French Vegetarian Pizza (1 Piece (1/8 Of 12 Inches Dia))
Dinner
137 mg/dL
Usually causes a medium spike
Avg. Food Score on Ultrahuman App
Ultrahuman Users got an UNSTABLE response
How to consume french vegetarian pizza without glucose spikes
Portion Control
Start by reducing the portion size of the pizza you consume. Eating smaller amounts can help manage glucose levels more effectively.
Pair with Protein
Incorporate a source of protein like grilled tofu, chickpeas, or a side of lentil soup with your meal. Protein can help slow down the absorption of carbohydrates.
Add Healthy Fats
Include some healthy fats such as avocado slices or a handful of nuts as a side. This can help in moderating blood sugar levels.
Incorporate Fiber
Add a salad with leafy greens, cucumbers, and tomatoes to your meal.

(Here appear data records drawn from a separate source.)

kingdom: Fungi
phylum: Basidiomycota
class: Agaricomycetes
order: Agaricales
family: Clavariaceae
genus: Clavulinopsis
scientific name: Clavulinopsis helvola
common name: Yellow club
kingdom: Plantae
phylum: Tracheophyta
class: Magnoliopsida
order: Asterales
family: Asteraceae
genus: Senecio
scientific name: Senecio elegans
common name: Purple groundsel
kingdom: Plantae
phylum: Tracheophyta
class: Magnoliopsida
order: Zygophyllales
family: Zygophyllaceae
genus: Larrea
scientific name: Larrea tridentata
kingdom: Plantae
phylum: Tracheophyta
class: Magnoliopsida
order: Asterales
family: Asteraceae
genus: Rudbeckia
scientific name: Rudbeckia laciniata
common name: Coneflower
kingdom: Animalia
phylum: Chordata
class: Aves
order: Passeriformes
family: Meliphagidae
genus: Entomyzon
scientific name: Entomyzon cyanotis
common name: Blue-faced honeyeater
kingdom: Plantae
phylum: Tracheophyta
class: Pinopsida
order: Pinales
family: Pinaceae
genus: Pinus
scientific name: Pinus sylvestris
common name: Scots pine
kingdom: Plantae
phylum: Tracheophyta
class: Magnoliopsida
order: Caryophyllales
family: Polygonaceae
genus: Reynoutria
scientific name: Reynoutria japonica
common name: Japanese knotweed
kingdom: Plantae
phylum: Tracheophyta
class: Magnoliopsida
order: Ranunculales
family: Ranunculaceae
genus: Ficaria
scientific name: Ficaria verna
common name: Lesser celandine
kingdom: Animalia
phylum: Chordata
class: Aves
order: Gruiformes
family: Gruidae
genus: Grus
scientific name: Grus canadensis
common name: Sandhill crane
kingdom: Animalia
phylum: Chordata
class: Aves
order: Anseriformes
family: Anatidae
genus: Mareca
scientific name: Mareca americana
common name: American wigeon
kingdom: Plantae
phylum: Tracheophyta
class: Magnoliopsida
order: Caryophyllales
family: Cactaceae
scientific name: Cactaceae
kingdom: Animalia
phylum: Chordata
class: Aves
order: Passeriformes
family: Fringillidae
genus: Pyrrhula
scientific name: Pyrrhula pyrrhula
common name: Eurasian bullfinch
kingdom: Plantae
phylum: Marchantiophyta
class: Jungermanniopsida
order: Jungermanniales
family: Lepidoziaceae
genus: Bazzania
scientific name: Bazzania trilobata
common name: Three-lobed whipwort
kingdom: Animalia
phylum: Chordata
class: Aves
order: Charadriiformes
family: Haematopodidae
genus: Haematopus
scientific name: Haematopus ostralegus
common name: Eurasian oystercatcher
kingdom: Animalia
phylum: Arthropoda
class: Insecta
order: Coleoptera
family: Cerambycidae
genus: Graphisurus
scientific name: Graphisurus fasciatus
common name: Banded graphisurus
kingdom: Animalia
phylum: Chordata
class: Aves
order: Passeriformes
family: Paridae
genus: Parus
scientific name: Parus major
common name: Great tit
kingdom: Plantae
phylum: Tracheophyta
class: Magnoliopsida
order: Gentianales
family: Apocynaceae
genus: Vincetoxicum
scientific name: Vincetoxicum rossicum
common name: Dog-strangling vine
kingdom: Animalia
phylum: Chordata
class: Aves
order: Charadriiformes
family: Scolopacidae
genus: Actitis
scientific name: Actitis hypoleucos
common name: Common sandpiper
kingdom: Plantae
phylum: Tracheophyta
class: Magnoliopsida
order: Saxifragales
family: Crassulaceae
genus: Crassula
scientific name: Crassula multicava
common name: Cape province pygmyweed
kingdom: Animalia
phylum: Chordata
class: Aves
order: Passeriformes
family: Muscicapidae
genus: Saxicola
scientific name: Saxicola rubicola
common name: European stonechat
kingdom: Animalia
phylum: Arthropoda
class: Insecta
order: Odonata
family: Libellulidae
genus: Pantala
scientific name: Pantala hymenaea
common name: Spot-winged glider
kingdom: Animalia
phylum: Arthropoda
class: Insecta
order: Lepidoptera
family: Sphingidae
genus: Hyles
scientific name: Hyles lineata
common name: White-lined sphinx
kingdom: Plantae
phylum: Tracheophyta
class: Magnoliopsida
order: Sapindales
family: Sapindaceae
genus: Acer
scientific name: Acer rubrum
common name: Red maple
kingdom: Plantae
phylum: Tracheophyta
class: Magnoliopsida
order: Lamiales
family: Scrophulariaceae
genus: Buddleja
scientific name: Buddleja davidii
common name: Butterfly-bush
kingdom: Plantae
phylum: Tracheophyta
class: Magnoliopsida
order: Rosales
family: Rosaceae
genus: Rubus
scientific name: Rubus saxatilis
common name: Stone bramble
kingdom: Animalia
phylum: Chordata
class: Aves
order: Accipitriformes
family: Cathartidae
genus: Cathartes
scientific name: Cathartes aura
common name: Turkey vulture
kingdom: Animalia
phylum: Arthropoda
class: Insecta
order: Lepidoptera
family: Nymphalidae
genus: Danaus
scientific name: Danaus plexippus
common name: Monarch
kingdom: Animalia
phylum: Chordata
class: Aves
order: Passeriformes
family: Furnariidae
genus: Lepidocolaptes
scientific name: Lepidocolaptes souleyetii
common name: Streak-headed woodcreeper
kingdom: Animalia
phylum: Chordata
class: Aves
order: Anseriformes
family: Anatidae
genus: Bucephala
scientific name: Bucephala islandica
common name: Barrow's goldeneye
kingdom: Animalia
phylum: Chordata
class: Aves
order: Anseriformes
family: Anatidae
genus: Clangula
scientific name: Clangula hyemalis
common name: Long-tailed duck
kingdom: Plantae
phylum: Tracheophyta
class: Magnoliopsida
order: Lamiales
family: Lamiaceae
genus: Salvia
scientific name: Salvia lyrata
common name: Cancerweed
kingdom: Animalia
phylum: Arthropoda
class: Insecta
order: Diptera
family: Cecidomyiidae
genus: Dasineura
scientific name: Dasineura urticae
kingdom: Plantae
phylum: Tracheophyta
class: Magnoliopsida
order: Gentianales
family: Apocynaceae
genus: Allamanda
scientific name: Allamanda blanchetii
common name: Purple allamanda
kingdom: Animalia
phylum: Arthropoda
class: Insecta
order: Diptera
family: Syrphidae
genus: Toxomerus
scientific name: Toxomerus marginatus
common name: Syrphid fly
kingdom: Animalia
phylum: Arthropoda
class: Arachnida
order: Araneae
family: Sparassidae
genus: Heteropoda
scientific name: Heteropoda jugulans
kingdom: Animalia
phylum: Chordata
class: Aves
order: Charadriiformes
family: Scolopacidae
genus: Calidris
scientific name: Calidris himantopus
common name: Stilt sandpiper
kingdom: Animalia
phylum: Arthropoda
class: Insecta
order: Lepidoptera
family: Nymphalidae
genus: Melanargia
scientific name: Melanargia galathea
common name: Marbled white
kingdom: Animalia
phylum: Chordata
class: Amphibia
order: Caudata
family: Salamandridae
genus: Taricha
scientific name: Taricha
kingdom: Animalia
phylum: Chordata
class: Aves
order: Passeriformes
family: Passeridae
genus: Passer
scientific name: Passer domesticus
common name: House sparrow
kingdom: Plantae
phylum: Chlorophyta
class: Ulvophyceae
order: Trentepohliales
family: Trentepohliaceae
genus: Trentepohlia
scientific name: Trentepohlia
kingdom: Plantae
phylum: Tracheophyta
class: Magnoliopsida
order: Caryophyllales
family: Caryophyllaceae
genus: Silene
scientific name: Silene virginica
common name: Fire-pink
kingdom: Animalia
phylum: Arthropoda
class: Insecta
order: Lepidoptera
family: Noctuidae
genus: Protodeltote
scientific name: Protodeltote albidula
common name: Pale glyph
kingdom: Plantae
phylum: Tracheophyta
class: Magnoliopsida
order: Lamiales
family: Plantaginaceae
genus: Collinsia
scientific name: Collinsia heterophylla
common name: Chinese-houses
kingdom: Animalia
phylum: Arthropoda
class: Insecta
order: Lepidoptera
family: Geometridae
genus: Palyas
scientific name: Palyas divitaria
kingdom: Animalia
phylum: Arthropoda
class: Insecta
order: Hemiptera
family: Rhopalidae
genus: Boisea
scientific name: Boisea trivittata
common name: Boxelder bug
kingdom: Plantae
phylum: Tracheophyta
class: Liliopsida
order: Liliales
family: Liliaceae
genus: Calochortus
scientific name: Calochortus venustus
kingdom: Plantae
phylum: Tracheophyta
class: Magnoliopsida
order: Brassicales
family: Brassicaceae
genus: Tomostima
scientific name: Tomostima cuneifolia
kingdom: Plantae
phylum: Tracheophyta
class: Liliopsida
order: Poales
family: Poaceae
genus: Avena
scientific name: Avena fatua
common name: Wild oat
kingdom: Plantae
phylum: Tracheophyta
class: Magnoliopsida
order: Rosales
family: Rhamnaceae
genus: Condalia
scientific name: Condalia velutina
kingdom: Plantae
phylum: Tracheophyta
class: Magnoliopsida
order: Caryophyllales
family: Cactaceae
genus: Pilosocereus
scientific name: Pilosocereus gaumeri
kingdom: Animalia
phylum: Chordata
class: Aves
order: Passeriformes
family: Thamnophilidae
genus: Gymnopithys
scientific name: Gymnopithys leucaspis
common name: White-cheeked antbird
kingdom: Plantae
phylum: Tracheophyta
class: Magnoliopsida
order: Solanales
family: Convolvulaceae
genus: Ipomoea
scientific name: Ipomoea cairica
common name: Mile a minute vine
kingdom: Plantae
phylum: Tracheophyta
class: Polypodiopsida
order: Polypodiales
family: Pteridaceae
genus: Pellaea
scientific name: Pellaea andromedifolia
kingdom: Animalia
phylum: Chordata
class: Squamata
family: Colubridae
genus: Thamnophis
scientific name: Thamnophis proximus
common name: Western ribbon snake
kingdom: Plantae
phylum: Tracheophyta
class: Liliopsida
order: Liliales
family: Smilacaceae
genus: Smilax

Fiber-rich foods help slow the digestion process and stabilize blood sugar.
Stay Hydrated
Drink plenty of water before and during your meal to aid in digestion and help control blood sugar levels.
Choose Whole Grain Crust
If possible, opt for a whole-grain or thin crust instead of a regular one. Whole grains are digested more slowly, leading to a gradual increase in blood sugar.
Exercise Post-Meal
Engage in light physical activity, like a 10-15 minute walk, after eating. This can help lower blood sugar levels by increasing insulin sensitivity.
Monitor Toppings
Use vegetables like bell peppers, onions, and mushrooms abundantly on your pizza. They are lower in carbohydrates and add essential nutrients.
Limit Sugary Drinks
Avoid consuming sugary drinks or sodas with your pizza. Opt for water, herbal tea, or seltzer instead.
Mindful Eating
Eat slowly and savor each bite. This can help you better recognize when you're full and prevent overeating.